Die Autoren machen für dieses Scheitern des amerikanischen Traumes für ungelernte Arbeiter ein kapitalistisches System verantwortlich, das kaum soziale Sicherungen und keine flächendeckende Gesundheitsvorsorge kennt. So sind die Lebensumstände von ungelernten Arbeitern oft zum Verzweifeln und dementsprechend hoch ist die Suizidrate, aber auch der Missbrauch von Alkohol, Medikamenten und Drogen.

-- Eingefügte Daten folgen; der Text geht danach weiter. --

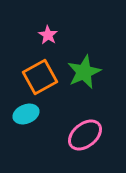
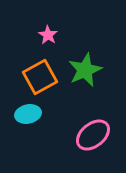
green star: moved 1 px right, 2 px up
cyan ellipse: moved 2 px right; rotated 10 degrees clockwise
pink ellipse: moved 8 px right
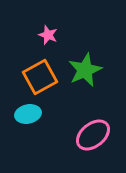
pink star: rotated 12 degrees counterclockwise
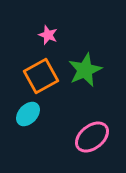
orange square: moved 1 px right, 1 px up
cyan ellipse: rotated 35 degrees counterclockwise
pink ellipse: moved 1 px left, 2 px down
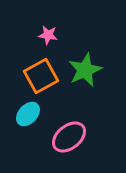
pink star: rotated 12 degrees counterclockwise
pink ellipse: moved 23 px left
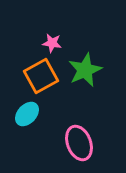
pink star: moved 4 px right, 8 px down
cyan ellipse: moved 1 px left
pink ellipse: moved 10 px right, 6 px down; rotated 72 degrees counterclockwise
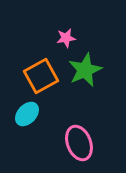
pink star: moved 14 px right, 5 px up; rotated 18 degrees counterclockwise
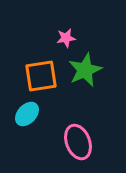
orange square: rotated 20 degrees clockwise
pink ellipse: moved 1 px left, 1 px up
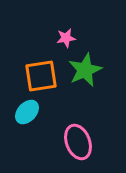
cyan ellipse: moved 2 px up
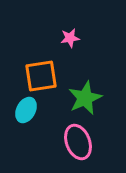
pink star: moved 4 px right
green star: moved 28 px down
cyan ellipse: moved 1 px left, 2 px up; rotated 15 degrees counterclockwise
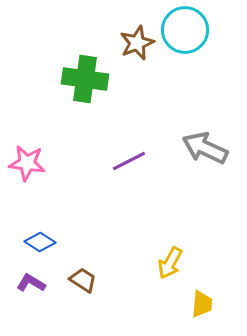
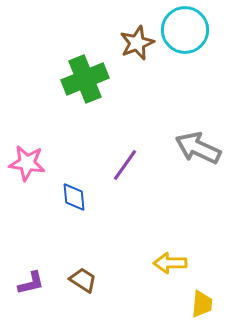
green cross: rotated 30 degrees counterclockwise
gray arrow: moved 7 px left
purple line: moved 4 px left, 4 px down; rotated 28 degrees counterclockwise
blue diamond: moved 34 px right, 45 px up; rotated 52 degrees clockwise
yellow arrow: rotated 60 degrees clockwise
purple L-shape: rotated 136 degrees clockwise
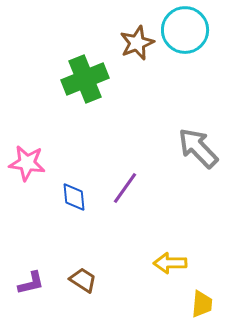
gray arrow: rotated 21 degrees clockwise
purple line: moved 23 px down
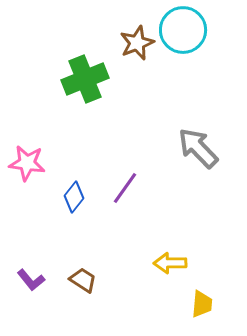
cyan circle: moved 2 px left
blue diamond: rotated 44 degrees clockwise
purple L-shape: moved 3 px up; rotated 64 degrees clockwise
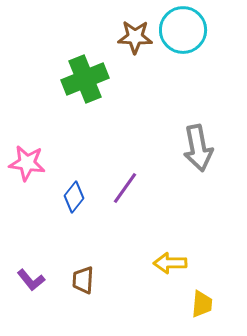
brown star: moved 2 px left, 6 px up; rotated 24 degrees clockwise
gray arrow: rotated 147 degrees counterclockwise
brown trapezoid: rotated 120 degrees counterclockwise
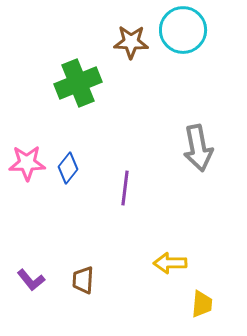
brown star: moved 4 px left, 5 px down
green cross: moved 7 px left, 4 px down
pink star: rotated 9 degrees counterclockwise
purple line: rotated 28 degrees counterclockwise
blue diamond: moved 6 px left, 29 px up
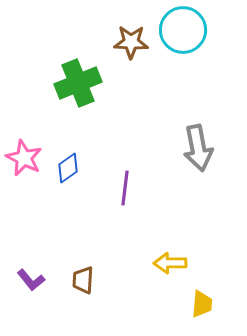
pink star: moved 3 px left, 5 px up; rotated 27 degrees clockwise
blue diamond: rotated 16 degrees clockwise
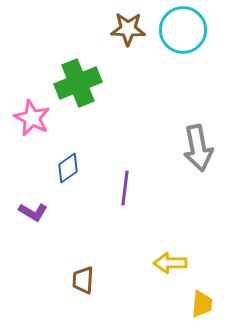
brown star: moved 3 px left, 13 px up
pink star: moved 8 px right, 40 px up
purple L-shape: moved 2 px right, 68 px up; rotated 20 degrees counterclockwise
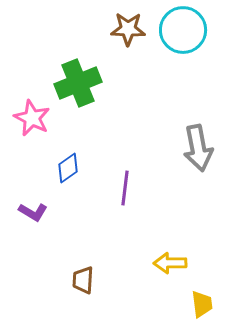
yellow trapezoid: rotated 12 degrees counterclockwise
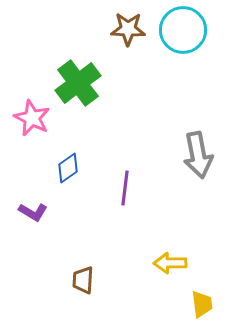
green cross: rotated 15 degrees counterclockwise
gray arrow: moved 7 px down
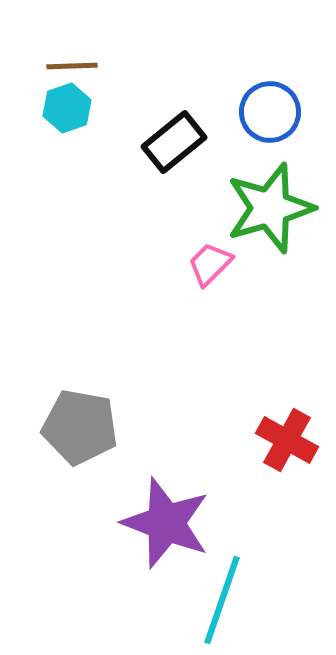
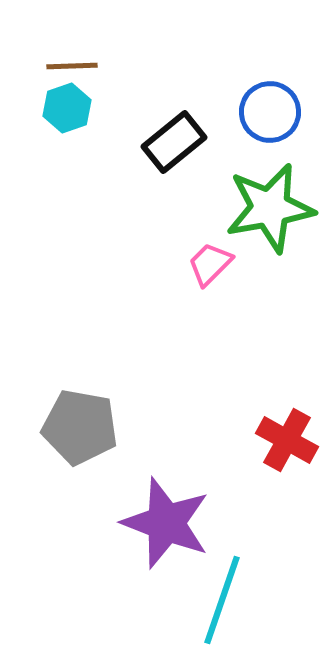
green star: rotated 6 degrees clockwise
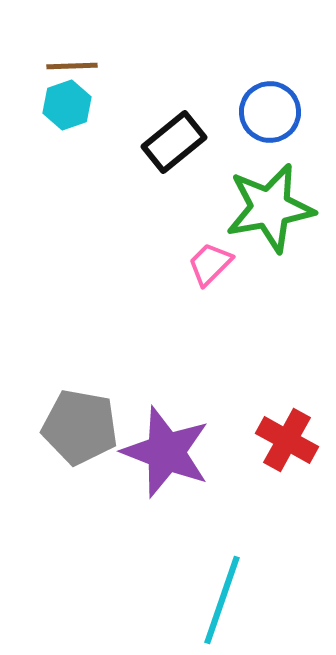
cyan hexagon: moved 3 px up
purple star: moved 71 px up
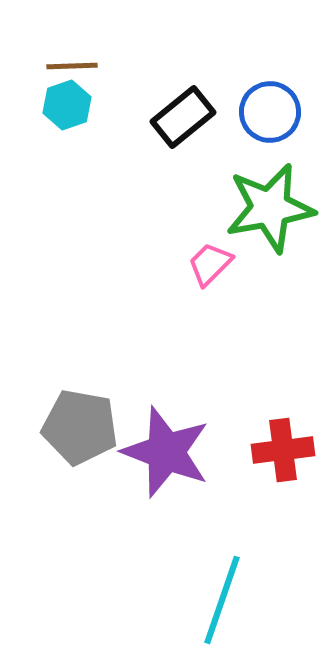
black rectangle: moved 9 px right, 25 px up
red cross: moved 4 px left, 10 px down; rotated 36 degrees counterclockwise
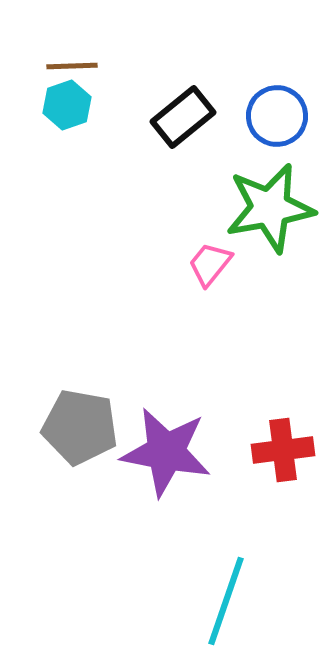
blue circle: moved 7 px right, 4 px down
pink trapezoid: rotated 6 degrees counterclockwise
purple star: rotated 10 degrees counterclockwise
cyan line: moved 4 px right, 1 px down
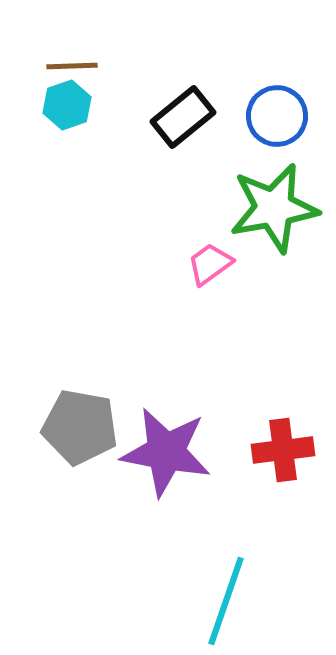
green star: moved 4 px right
pink trapezoid: rotated 15 degrees clockwise
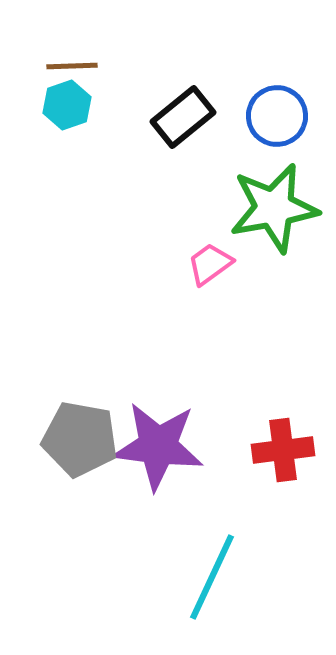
gray pentagon: moved 12 px down
purple star: moved 8 px left, 6 px up; rotated 4 degrees counterclockwise
cyan line: moved 14 px left, 24 px up; rotated 6 degrees clockwise
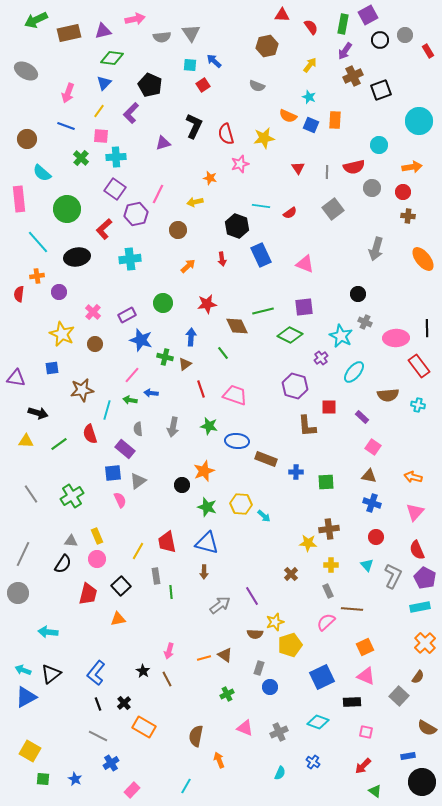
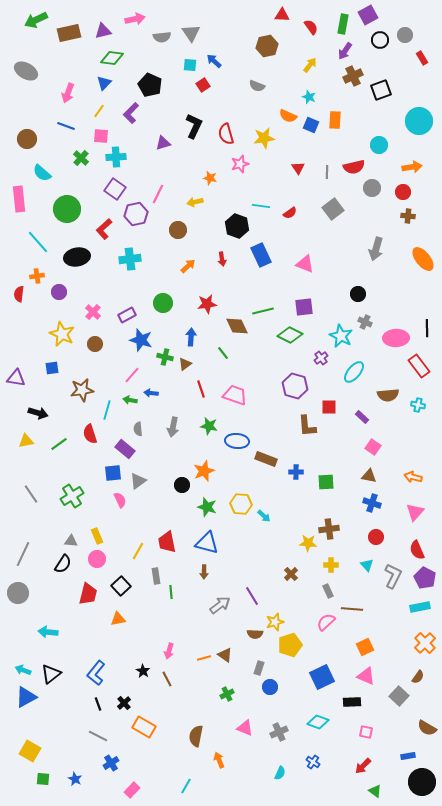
red rectangle at (428, 51): moved 6 px left, 7 px down
yellow triangle at (26, 441): rotated 14 degrees counterclockwise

Die Intuition, dass die Suizidwilligkeit eines Individuums von seiner ökonomischen und sozialen Lage abhängt, hatte bereits der französische Soziologe Émile Durkheim (1858–1917). Er sah den Suizid nicht als ein individuelles Phänomen, sondern als ein soziales, dessen Verbreitung Aufschluss über den Zustand einer Gesellschaft gebe. Durkheim unterschied zwischen einem egoistischen, einem altruistischen und einem anomischen Suizid. Letzteren hielt Durkheim für besonders bedenklich, weil er auf eine moralische Krise einer Gesellschaft hinweise, die nicht mehr imstande sei, verzweifelten Menschen Halt, Orientierung und eine lebenswerte Zukunft zu versprechen.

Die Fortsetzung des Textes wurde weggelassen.